» What this exercise asks
A) List the section headings that appear in the first post of the forum thread on orthonormal bases.
B) In the forum thread on orthonormal bases, what choice of notation does Fredrik call a terrible idea?
C) Translate this sentence from the forum thread on orthonormal bases into German: "I am confused as to where to go from here."

:: Page extract

Proving Orthogonal Bases Homework Statement

[LosTacos]

Homework Statement

Let B be an ordered orthonormal basis for a k-dimensional subspace V of ℝn. Prove that for all v1,v2 ∈ V, v1·v2 = [v1]B · [v2]B, where the first dot product takes place in ℝn and the second takes place in ℝk.

Homework Equations

The Attempt at a Solution

Let B = (b1,...,bk)
Express v1 and v2 as linear combinations of the vectors in B:
v1 = a1v1 + a2v2 + ... + akvk
v2 = b1v1 + b2v2 + ... + bkvk
I am confused as to where to go from here.

 

[Fredrik]

It seems like a terrible idea to use the same notation for the first two basis vectors as for the two arbitrary vectors. Other than that, good start. What happens if you use what you wrote down to evaluate $v_1\cdot v_2$?
$$v_1\cdot v_2=\cdots $$

 

[LosTacos]

Okay so let the first basis be x = x1v1 + x2v2 + ... + xkvk and the second basis be y = y1v1 + y2v2 ... + ykvk. Then, the dot product of xy = (x1y1)v1 + (x2y2)v2 + ... + (xkyk)vk

 

[Fredrik]

Okay so let the first basis be x = x1v1 + x2v2 + ... + xkvk and the second basis be y = y1v1 + y2v2 ... + ykvk.

Uhm...I assume that you meant to say that you now intend to use the notation x and y for the two arbitrary vectors in V.

::::
:: Data shown

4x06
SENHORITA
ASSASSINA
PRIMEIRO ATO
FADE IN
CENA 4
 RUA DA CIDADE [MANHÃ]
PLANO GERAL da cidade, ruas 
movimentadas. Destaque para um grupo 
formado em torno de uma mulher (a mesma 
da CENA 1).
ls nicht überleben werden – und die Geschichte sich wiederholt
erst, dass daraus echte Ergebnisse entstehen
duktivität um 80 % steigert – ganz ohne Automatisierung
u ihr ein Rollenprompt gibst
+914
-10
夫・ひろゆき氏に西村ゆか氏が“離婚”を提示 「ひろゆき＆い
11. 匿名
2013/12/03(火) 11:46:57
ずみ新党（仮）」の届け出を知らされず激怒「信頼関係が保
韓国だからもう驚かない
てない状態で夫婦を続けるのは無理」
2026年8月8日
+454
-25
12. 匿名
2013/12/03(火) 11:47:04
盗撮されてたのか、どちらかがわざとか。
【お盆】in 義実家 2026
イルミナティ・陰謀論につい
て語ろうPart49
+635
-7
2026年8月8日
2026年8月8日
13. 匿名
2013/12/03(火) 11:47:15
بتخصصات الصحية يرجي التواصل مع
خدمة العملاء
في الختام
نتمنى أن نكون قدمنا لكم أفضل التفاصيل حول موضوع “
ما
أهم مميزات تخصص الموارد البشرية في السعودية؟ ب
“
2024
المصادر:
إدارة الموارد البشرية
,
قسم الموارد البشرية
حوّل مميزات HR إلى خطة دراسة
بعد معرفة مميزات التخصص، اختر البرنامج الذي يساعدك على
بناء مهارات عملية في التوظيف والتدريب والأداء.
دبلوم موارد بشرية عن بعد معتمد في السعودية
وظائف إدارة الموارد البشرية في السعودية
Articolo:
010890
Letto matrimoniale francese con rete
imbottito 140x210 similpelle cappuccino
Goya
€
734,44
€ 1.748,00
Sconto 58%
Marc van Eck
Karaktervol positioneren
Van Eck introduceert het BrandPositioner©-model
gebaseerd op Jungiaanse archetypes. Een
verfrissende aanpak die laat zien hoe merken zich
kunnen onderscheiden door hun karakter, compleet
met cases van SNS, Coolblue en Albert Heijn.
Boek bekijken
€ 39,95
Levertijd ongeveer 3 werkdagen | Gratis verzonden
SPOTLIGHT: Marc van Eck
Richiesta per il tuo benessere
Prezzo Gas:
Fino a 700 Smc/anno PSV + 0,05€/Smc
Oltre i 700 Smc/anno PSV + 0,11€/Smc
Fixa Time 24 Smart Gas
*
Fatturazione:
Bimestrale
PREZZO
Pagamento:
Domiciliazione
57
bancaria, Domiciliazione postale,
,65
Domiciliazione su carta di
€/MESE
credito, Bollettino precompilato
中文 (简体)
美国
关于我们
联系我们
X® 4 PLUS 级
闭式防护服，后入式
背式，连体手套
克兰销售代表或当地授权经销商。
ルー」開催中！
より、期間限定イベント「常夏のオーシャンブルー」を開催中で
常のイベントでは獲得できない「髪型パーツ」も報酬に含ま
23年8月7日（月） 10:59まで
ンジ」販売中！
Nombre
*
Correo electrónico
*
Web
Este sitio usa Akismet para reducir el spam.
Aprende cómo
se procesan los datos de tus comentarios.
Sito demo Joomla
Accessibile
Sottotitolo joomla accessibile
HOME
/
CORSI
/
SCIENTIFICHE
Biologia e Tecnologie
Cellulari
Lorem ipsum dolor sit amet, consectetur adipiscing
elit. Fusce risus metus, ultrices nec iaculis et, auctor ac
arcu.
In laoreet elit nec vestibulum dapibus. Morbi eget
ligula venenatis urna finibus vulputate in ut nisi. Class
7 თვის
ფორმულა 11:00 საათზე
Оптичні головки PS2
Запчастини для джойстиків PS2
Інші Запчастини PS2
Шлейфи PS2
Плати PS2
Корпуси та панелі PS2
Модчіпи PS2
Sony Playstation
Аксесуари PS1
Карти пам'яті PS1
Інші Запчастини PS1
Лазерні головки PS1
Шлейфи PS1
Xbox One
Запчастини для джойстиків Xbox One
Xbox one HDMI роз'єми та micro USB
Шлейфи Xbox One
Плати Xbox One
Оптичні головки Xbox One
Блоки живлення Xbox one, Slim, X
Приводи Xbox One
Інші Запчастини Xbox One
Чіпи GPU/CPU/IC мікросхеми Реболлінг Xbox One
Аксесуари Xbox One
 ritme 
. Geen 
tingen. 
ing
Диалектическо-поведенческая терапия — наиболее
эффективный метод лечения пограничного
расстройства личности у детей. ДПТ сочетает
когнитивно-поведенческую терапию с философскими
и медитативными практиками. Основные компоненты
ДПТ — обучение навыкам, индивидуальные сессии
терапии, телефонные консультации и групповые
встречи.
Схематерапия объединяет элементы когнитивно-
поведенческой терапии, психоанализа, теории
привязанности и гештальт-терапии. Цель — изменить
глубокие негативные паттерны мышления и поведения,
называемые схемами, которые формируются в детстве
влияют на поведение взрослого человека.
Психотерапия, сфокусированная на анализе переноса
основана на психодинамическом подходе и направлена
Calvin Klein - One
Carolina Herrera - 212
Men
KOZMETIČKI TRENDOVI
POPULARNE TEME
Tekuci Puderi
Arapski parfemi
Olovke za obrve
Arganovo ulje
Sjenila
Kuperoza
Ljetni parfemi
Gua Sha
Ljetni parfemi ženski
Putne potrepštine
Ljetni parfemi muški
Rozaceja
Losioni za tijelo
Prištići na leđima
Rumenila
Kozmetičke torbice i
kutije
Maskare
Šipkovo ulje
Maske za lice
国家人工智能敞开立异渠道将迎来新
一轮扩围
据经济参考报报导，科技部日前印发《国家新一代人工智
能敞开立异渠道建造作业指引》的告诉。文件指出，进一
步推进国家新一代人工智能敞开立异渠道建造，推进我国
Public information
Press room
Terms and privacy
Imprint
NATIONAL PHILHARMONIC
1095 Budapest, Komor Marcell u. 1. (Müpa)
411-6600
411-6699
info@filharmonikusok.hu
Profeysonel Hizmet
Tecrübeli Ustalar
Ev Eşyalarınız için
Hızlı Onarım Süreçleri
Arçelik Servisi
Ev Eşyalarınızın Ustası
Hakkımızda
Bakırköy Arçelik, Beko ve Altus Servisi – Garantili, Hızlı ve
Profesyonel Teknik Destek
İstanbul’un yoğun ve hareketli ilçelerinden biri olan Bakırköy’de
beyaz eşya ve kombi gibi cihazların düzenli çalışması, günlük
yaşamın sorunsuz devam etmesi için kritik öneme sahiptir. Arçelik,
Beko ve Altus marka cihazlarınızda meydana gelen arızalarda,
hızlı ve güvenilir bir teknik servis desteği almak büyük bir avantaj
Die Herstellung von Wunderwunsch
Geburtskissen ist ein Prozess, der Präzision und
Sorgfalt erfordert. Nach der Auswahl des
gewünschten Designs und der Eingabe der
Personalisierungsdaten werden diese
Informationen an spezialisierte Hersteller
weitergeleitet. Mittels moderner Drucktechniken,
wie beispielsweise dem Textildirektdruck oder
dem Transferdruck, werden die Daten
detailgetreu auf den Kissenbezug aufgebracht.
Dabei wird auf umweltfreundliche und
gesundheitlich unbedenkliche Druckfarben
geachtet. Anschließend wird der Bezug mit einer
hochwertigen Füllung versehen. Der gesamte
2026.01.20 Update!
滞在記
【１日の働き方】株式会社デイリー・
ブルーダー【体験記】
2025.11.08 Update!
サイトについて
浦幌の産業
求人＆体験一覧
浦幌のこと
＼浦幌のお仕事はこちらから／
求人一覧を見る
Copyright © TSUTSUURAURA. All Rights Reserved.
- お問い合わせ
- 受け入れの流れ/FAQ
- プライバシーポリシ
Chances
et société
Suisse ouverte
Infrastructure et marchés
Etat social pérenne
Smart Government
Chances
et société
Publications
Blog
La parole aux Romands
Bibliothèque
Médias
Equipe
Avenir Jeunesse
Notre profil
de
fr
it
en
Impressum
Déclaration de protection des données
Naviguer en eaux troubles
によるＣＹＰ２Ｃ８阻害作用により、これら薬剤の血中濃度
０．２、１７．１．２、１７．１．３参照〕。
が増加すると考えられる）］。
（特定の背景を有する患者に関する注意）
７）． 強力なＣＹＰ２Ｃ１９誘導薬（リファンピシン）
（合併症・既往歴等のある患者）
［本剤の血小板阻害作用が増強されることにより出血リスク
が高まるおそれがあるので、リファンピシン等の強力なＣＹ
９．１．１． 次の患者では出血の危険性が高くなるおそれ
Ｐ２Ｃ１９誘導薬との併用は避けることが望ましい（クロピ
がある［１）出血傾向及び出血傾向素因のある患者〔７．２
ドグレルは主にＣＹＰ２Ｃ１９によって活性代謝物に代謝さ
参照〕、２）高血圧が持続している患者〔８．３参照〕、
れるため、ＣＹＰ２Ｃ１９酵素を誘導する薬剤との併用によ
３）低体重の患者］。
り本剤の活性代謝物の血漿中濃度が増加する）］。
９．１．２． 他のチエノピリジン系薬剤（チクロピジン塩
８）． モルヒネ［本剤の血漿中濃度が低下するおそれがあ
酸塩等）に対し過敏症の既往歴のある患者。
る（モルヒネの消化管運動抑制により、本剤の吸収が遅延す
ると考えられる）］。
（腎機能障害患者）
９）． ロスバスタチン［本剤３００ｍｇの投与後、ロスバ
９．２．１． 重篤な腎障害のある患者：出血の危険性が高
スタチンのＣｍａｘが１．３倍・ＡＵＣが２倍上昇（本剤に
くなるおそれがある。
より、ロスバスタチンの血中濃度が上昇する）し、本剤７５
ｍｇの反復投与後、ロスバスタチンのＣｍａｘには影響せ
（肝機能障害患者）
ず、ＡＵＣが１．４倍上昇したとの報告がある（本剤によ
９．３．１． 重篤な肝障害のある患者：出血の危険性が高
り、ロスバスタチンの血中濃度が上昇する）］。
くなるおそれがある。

::::

» Solutions for each task
A)
Homework Statement
Homework Equations
The Attempt at a Solution

B) Using the same notation for the first two basis vectors as for the two arbitrary vectors.

C) Ich bin verwirrt, wie es von hier aus weitergehen soll.